But life is different now. I need to try to put that difference in words.
When C. died, I saw my world through the fog of grief. For the first six months, I could barely breathe through it. Every single thought/word/step/action was made in the context of grief. I had a son. He died. My heart thumped out that rhythm over and over.
It was as if I was living on some Newfoundland outcrop, enveloped by that pervasive sea fog. Breath in the dampness. Feel it on your skin. Strain your eyes into that whiteness.
You know that something exists on the other side of the fog, but there is no way for you to reach it. You are frozen in time and place.
As time passed, it was easier to bear. There were good people along side of me, peering off the edge of the cliff into the mist. Maybe it was clearing a bit.

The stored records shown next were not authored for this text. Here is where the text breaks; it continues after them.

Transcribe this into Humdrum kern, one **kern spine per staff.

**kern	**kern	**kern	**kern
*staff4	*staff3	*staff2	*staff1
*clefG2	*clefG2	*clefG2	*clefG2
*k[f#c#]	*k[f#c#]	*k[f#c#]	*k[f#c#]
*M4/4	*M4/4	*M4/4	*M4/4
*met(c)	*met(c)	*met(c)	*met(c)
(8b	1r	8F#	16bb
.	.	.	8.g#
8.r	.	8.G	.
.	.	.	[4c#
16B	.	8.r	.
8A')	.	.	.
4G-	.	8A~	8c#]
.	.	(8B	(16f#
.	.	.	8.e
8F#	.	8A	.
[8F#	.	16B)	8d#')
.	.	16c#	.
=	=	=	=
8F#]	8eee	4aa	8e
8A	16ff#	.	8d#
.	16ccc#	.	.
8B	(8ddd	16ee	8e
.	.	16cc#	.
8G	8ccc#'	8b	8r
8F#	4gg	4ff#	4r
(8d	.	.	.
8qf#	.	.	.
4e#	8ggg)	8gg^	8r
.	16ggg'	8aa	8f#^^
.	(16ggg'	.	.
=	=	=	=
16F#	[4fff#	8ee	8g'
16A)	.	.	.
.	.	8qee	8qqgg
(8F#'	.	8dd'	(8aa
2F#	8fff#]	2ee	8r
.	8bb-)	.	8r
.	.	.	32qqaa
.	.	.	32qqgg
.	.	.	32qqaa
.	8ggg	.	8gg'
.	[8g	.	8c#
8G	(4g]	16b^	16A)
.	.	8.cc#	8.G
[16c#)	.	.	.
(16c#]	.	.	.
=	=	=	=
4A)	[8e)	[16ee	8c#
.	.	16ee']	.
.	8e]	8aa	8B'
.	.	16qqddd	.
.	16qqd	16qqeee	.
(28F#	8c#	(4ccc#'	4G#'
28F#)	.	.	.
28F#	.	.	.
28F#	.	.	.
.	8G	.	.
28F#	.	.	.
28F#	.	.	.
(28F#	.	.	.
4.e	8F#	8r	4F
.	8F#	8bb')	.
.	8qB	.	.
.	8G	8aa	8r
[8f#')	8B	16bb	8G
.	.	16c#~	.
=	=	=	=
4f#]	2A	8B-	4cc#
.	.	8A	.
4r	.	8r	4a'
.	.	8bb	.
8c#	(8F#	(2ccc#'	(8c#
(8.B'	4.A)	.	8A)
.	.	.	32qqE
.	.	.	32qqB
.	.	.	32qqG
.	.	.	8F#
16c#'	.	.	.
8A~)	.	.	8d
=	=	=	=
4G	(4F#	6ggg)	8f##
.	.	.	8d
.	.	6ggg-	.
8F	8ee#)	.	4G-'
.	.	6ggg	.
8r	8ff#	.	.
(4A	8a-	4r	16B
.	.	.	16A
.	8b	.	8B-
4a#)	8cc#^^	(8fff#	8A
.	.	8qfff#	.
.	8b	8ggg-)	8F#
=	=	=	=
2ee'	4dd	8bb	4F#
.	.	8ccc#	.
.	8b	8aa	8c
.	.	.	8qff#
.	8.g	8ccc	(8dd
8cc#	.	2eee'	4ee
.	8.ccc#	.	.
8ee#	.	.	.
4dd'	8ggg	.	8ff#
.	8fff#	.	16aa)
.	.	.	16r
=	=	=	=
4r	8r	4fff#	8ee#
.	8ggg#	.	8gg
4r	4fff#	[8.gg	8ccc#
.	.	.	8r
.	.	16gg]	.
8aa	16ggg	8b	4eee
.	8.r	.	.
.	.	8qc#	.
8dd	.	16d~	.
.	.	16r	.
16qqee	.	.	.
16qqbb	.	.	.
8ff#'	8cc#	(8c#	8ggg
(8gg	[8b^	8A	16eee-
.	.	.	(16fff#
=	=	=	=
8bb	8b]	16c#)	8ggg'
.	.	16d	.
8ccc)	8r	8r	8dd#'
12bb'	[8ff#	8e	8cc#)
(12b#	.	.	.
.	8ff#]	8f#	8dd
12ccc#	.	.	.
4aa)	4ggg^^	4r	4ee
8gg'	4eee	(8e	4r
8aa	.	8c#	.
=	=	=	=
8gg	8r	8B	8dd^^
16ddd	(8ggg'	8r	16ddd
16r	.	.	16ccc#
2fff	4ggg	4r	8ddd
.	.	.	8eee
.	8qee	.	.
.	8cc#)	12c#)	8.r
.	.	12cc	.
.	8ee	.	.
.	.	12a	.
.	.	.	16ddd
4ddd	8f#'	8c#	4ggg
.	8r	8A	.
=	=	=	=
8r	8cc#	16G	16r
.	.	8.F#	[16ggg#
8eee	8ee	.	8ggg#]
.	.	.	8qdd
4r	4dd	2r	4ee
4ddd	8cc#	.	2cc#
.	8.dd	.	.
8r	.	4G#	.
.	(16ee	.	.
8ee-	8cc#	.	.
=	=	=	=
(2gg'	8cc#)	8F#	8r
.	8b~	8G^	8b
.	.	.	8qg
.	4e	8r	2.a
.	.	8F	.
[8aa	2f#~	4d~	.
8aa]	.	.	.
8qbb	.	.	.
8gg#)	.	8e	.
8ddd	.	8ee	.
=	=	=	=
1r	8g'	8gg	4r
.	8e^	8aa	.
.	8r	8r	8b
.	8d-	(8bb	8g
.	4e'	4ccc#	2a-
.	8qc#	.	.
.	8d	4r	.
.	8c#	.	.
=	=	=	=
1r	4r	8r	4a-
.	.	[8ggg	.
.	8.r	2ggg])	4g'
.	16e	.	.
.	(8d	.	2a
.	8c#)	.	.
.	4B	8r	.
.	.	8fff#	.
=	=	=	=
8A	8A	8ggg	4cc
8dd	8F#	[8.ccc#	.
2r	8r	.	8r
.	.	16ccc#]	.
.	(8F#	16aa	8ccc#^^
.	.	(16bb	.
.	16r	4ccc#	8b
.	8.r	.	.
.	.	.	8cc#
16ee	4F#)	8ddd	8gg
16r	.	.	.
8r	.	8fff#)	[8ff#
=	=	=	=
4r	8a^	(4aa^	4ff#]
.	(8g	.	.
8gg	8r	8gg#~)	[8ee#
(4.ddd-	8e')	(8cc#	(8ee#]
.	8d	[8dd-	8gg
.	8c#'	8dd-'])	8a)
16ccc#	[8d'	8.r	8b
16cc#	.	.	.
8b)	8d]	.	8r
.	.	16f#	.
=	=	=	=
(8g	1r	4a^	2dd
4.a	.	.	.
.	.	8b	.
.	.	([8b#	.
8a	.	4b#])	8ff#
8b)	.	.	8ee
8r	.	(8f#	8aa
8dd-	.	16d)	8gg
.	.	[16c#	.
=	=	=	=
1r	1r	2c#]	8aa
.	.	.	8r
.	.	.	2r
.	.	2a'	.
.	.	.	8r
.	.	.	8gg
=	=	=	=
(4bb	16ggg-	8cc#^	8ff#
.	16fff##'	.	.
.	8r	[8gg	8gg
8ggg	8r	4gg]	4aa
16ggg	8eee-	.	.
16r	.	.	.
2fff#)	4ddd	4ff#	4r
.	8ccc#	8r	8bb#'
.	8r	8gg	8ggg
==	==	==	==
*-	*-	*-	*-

As we went through our year of trying to conceive, it was like a smoggy Toronto day. I could see where I was trying to go. But the thick air still hung around me. It wasn't great, but you can live in Toronto. There are good people there. They can be friendly and caring.
What this doesn't describe is the intensity of pain that I feel. The intensity hasn't diminished much. What has left is the feeling of walking around in a fog of grief all the time. I have a bit of mental clarity back.
Our second child has given me that gift. The gift of clarity, purpose, and joy in my world that was previously defined by mists of confusion and pain.
A Canadian perspective on my current state of grief as we go into this long Victoria Day weekend.